Each time he said, “No. But I am with you; that is all you need. My power shows up best in weak people.” Now I am glad to boast about how weak I am; I am glad to be a living demonstration of Christ’s power, instead of showing off my own power and abilities.10 Since I know it is all for Christ’s good, I am quite happy about “the thorn,” and about insults and hardships, persecutions and difficulties; for when I am weak, then I am strong—the less I have, the more I depend on him.

This post may not leave a positive note to some but this ongoing struggle is giving me more clarity as to how I should live my life. 

This cancer, with all its ugliness and pain, will not stop me from living my life to the fullest. 

What is this flesh worth anyway knowing it is bound to decay and die? We spend so much on beautifying, pampering, and enriching this flesh, when that is not the point of living.
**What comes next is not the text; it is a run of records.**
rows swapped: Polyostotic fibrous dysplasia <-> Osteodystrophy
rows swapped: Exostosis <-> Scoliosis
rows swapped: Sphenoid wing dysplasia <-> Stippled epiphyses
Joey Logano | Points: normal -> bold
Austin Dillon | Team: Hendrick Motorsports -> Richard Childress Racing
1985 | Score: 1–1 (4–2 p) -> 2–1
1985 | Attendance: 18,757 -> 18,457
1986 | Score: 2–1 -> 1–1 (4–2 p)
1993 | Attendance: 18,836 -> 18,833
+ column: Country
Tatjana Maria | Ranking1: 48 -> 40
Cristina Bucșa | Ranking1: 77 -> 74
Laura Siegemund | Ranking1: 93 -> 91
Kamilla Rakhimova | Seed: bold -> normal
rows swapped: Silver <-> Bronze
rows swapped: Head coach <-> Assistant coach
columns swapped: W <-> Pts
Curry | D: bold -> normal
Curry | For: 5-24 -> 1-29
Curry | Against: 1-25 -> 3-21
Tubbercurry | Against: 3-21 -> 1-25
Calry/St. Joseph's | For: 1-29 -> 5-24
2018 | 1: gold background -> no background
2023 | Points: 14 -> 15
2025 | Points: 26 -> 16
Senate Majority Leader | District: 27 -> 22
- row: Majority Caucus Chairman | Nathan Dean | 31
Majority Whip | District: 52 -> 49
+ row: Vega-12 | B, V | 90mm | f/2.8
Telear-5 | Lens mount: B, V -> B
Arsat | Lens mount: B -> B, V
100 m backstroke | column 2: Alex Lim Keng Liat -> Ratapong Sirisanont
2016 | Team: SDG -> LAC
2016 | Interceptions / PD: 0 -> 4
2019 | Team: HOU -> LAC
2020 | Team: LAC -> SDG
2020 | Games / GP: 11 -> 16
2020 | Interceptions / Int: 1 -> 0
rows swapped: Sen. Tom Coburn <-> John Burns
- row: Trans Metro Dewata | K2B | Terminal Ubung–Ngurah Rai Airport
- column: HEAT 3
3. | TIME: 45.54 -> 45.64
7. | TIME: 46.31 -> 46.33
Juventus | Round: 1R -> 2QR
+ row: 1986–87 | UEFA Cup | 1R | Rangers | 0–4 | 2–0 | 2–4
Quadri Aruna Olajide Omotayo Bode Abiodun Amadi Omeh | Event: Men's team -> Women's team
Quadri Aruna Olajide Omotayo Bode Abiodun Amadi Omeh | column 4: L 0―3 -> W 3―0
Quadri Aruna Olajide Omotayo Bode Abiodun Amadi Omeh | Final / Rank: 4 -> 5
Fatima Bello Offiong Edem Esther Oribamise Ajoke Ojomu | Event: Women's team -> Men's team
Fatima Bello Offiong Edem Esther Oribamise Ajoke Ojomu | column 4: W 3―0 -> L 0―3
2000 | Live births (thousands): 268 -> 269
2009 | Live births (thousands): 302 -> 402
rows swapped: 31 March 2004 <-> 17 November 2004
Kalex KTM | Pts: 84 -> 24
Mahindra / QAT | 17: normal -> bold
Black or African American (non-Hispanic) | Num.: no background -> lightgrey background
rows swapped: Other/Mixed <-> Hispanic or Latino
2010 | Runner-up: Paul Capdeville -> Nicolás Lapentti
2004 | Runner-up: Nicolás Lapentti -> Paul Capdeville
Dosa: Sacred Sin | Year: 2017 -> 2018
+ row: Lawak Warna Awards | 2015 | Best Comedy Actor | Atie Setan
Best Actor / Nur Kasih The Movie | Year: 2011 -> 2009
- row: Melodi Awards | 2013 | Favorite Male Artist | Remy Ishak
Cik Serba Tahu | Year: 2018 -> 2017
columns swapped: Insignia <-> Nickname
We pay so much attention on our life here on earth that we forget eternity. 

There is absolutely nothing wrong with working on being healthy but, what is most important, I am learning, is to prepare for heaven, our real home. 

It is for God to decide to give me my physical healing. If He decides otherwise, and He has all the right to, it is still well and good, because when I'm in heaven, I'll be perfect. 

Now, isn't that the most positive thing?